Rossi: “Causa Covid, quest’anno ogni reggiano perde circa 3.300 euro. La regione torna ai livelli di 20 anni fa”

A causa del Covid, quest’anno ogni reggiano registrerà una perdita, per quanto riguarda il valore aggiunto pro-capite, di ben 3.374 euro in valore assoluto e in percentuale del -10,4% rispetto al 2019, anno in cui aveva raggiunto il valore di 32.463 euro: nel 2020 sarà infatti di 29.089 euro.
La regione Emilia Romagna passerà da un valore aggiunto pro-capite di 31.900 euro del 2019 ai 28.671 di quest’anno con una perdita in valore assoluto di 3.229 euro e in percentuale di -10,1%; inoltre il PIL dell’Emilia Romagna è stimato che passerà dai 158.612 milioni di euro del 2019 ai 142.953 milioni di euro del 2020, con una perdita in valore assoluto di 15.660 milioni di euro e in percentuale del 9,9%, retrocedendo ai livelli del 2000 e perdendo ben 20 anni. A stimare la contrazione del valore aggiunto per abitante a livello provinciale è stato l’Ufficio studi della CGIA di Mestre, che in un report del 7 novembre
Per quanto, poi, riguarda l’andamento degli occupati stima gli occupati in regione nel 2020 in 1.990,800 a fronte dei 2.032,600 del 2019 con un calo in valore assoluto di 41.800 unità e in percentuale segnala una flessione del 2,1%.

Lo stesso report segnala che ogni italiano perderà, quest’anno rispetto al 2019, mediamente quasi 2.500 euro (precisamente 2.484), con punte di 3.456 euro a Firenze, di 3.603 a Bologna, di 3.645 a Modena, di 4.058 a Bolzano e addirittura di 5.575 euro a Milano. Lo stesso report ha inoltre denunciato un altro dato particolarmente allarmante: anche se subirà una riduzione del Pil più contenuta rispetto a tutte le altre macro aree del Paese (- 9%), il Sud vedrà scivolare il Pil allo stesso livello del 1989. In termini di ricchezza, pertanto, “retrocederà” di ben 31 anni.
Gli artigiani mestrini tengono a precisare che i dati emersi in questa elaborazione sono sicuramente sottostimati. Aggiornati al 13 ottobre scorso, non tengono conto degli effetti economici negativi che deriveranno dagli ultimi DPCM che sono stati introdotti in queste ultime due settimane.

“Con meno soldi in tasca, più disoccupati e tante attività che entro la fine dell’anno chiuderanno definitivamente i battenti – dichiara il coordinatore dell’Ufficio studi Paolo Zabeo – rischiamo che la gravissima difficoltà economica che stiamo vivendo in questo momento sfoci in una pericolosa crisi sociale. Soprattutto nel Mezzogiorno, che è l’area del Paese più in difficoltà, c’è il pericolo che le organizzazioni criminali di stampo mafioso cavalchino questo disagio traendone un grande vantaggio in termini di consenso. In questa fase di emergenza, pertanto, tutto ciò va assolutamente evitato, sostenendo con contributi a fondo perduto non solo le attività che saranno costrette a chiudere per decreto, ma anche una buona parte delle altre, in particolar modo quelle artigianali e commerciali, che, sebbene abbiano la possibilità di tenere aperto, già da una settimana denunciano che non entra quasi più nessuno nel proprio negozio. Infatti, solo se riusciremo a mantenere in vita le aziende potremo difendere i posti di lavoro, altrimenti saremo chiamati ad affrontare mesi molto difficili”.
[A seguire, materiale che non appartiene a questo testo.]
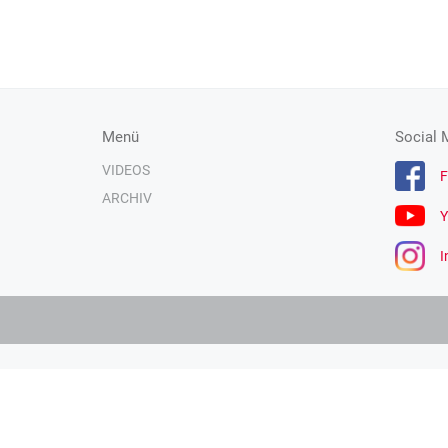
Menü
Social 
VIDEOS
F
ARCHIV
Y
I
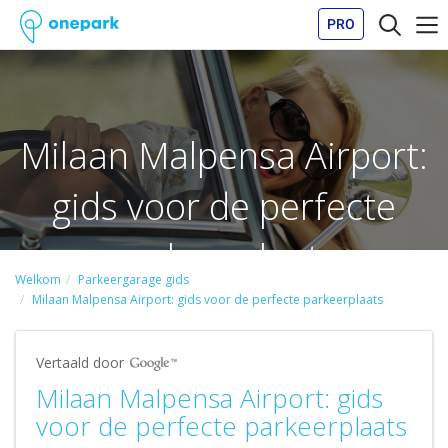
PRO
Milaan Malpensa Airport:
gids voor de perfecte
parkeerplaats
Welkom
Parkeergarage gids
Milaan Malpensa Airport: gids voor de perfecte parkeerplaats
Vertaald door
Milaan Malpensa Airport: gids
voor de perfecte parkeerplaats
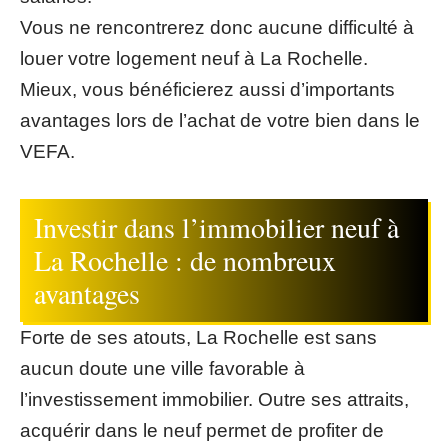
Vous ne rencontrerez donc aucune difficulté à
louer votre logement neuf à La Rochelle.
Mieux, vous bénéficierez aussi d’importants
avantages lors de l’achat de votre bien dans le
VEFA.
Investir dans l’immobilier neuf à
La Rochelle : de nombreux
avantages
Forte de ses atouts, La Rochelle est sans
aucun doute une ville favorable à
l’investissement immobilier. Outre ses attraits,
acquérir dans le neuf permet de profiter de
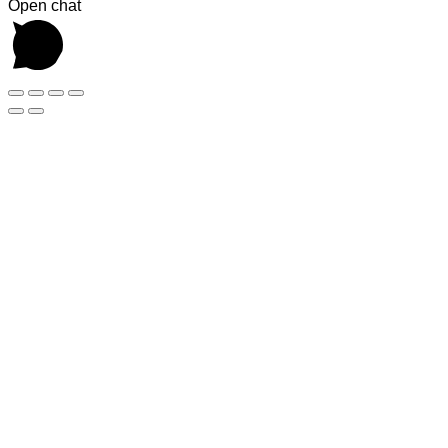
Open chat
Dichiara il segretario Renato Mason: “Con una pressione tributaria insopportabile, una burocrazia opprimente che ingiustificatamente continua a penalizzare chi fa impresa e un calo degli investimenti molto preoccupante che colpisce soprattutto quelli di natura pubblica, c’è un’altra grossa criticità che rischia di penalizzare tante piccole e medie imprese. Ci riferiamo alla nuova misura introdotta dall’Unione Europea in materia di credito”.
La preoccupazione, conclude la CGIA, riguarda la tenuta occupazionale. Se nei prossimi mesi il numero dei disoccupati fosse destinato ad aumentare a vista d’occhio, la tenuta sociale del Paese sarebbe a forte rischio. Grazie all’introduzione del blocco dei licenziamenti, quest’anno gli occupati scenderanno di circa 500 mila unità. Un dato certamente negativo, ma lo sarebbe stato ancor più se la misura sopracitata non fosse stata introdotta dal Governo nel marzo scorso.